Sauvons le sentier du Keelbeek

, par Ecureuil

Communiqué de presse Comité Haren et Respire asbl - 26 mai 2015

Lancement d’une campagne publique : Sauvons le sentier du Keelbeek !

Le projet de mégaprison de Bruxelles à Haren fait l’unanimité contre lui. La ville de Bruxelles s’est publiquement positionnée contre cette prison qui lui poserait des problèmes insolubles. La ville de Bruxelles dispose d’une capacité de repousser ce projet toxique en refusant la destruction du sentier du Keelbeek qu’implique la construction de cette mégaprison. Le Comité de Haren et Respire asbl lancent une campagne publique pour alerter le conseil communal et lui demander de sauver le Keelbeek. Ecrivez aux conseillers communaux, sauvons le Keelbeek !

SAUVER LE KEELBEEK !

Mercredi 20 mai 2015 avait lieu la commission de concertation pour la demande de permis d’urbanisme et d’environnement de la mégaprison de Bruxelles. Cette séance exceptionnelle par sa durée de 5 heures et placée sous haute surveillance policière a donné lieu à un tsunami d’arguments contre le projet de mégaprison jugé toxique par la totalité des citoyens et associations présentes. Avocats, magistrats, urbanistes, architectes, riverains, environnementalistes, citoyens, tous ont dénoncé de manière précise les très nombreux problèmes que pose ce projet incapable de répondre aux difficultés qu’il est supposé régler. Pire, l’absence totale de réponses adéquates des demandeurs et des autorités publiques aux questions qui leur étaient posées ont largement indiqué que ce projet, bien loin de constituer une solution, est une impasse.

L’échevin de l’urbanisme a rappelé que la Commission de concertation rend un avis non contraignant, et que la décision politique de construire une mégaprison est déjà prise.

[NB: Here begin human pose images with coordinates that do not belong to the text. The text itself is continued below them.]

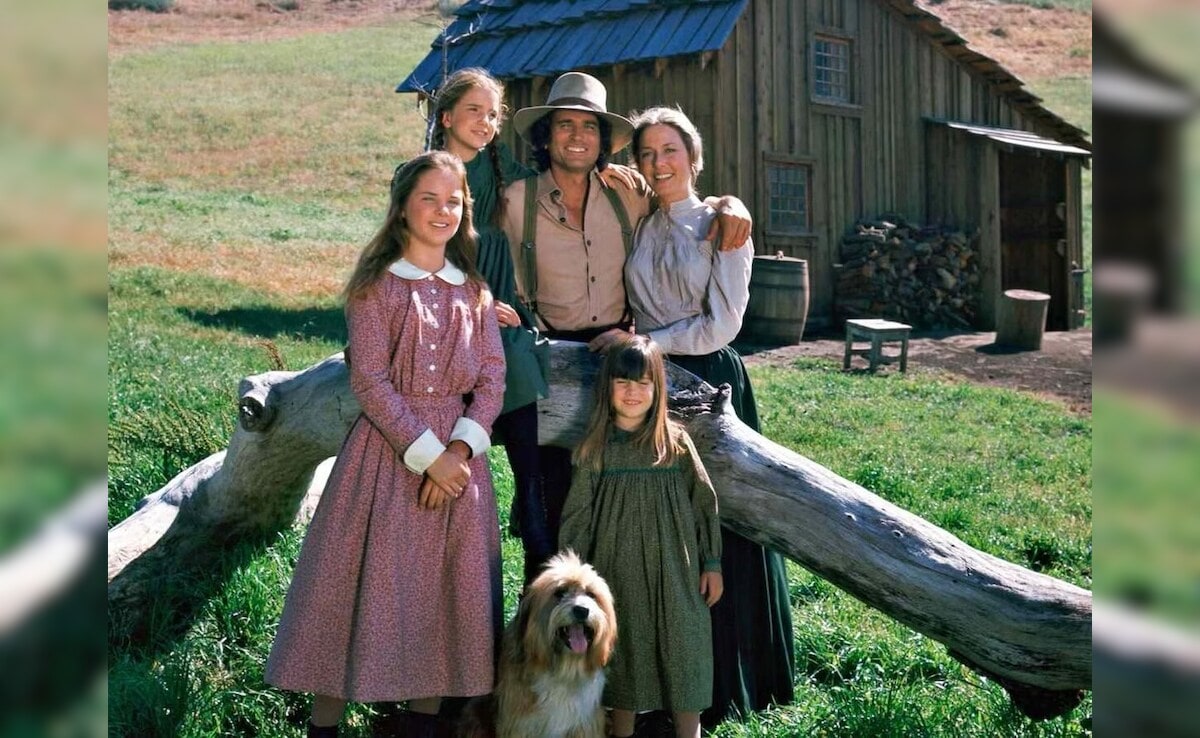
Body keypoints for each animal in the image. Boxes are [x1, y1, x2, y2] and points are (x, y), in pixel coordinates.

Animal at [456, 552, 614, 738]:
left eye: (590, 594)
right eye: (559, 592)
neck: (563, 670)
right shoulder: (519, 725)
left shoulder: (585, 724)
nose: (582, 610)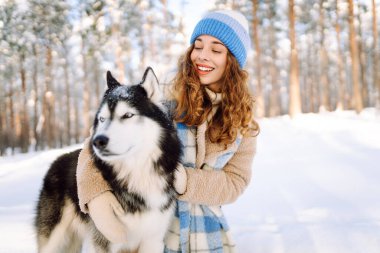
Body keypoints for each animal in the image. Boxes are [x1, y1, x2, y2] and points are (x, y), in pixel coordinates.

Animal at [36, 67, 183, 253]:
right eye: (102, 119)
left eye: (127, 115)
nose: (97, 141)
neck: (138, 173)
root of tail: (56, 162)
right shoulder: (104, 240)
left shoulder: (153, 240)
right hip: (53, 240)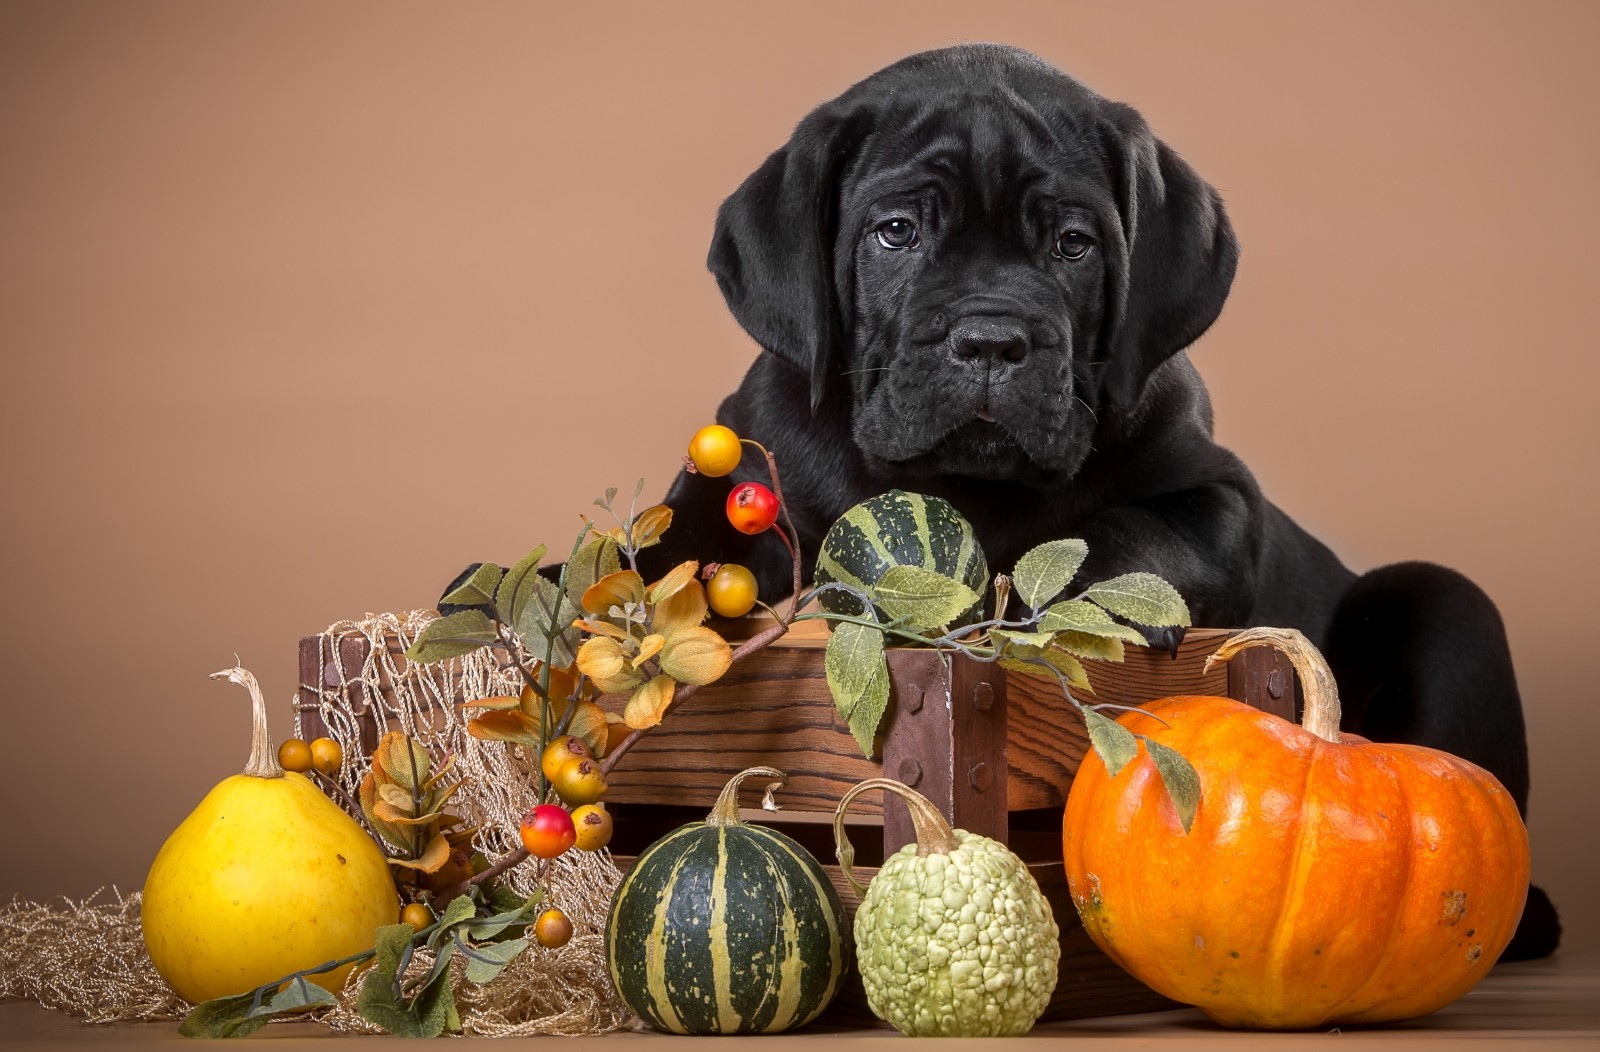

Nous déplorons cette décision absurde et périmée, qui a été prise sans débat démocratique, ni dans les hémicyles, ni dans les médias, ni à Haren, ni sur la place publique. Fort heureusement, il est encore possible d’éviter le pire en décidant de ne pas détruire 19 hectares d’espaces verts à Bruxelles, riches d’une biodiversité exceptionnelle, pour y enfermer 1.190 personnes, à un coût tellement élevé qu’il ruinerait la justice pour des décennies.

Le Conseil communal de la ville de Bruxelles dispose d’un levier efficace pour repousser ce projet inepte de mégaprison.

La mégaprison suppose en effet la destruction du sentier du Keelbeek, sentier vicinal pluriséculaire, joyaux naturel de la ville, quotidiennement très fréquenté par les Harenois, les Diegemois et les promeneurs en général. Passage entre deux communes et lien de désenclavement naturel de Haren, sa destruction serait un désastre aussi bien écologique que social pour tous ses usagers.

Pour détruire ce sentier, le promoteur doit obtenir l’aval du Conseil communal de Bruxelles. En effet, en application des articles 27, 28 et 28bis de la loi du 10 avril 1841 sur les chemins vicinaux « l’ouverture, la suppression ou le changement de tracé d’un chemin vicinal sont décidés par le conseil communal et soumis à l’approbation de la députation permanente. Tout chemin vicinal ouvert ou redressé doit faire l’objet d’un plan général d’alignement. » (Victor Genot, de la voirie publique par terre, Bruxelles, Bruylant, 1964, page 219).

La ville de Bruxelles s’est publiquement opposée à ce projet de mégaprison qui poserait un nombre incalculable de problèmes pour les Bruxellois, leur cadre de vie, la justice et les justiciables. Elle dispose avec le détournement du sentier du Keelbeek d’une capacité de blocage de ce projet toxique.

Le Comité de Haren et Respire asbl lancent donc une campagne publique en ligne pour demander au Conseil communal de sauver le sentier du Keelbeek :

http://1130haren.be/fr/sauvons-le-keelbeek

Cette campagne consiste à adresser électroniquement à tous les conseillers communaux une carte postale électronique pour les avertir de la situation et les enjoindre à refuser la destruction de ce patrimoine écologique et historique unique, bien commun très apprécié et utilisé quotidiennement par de nombreuses personnes.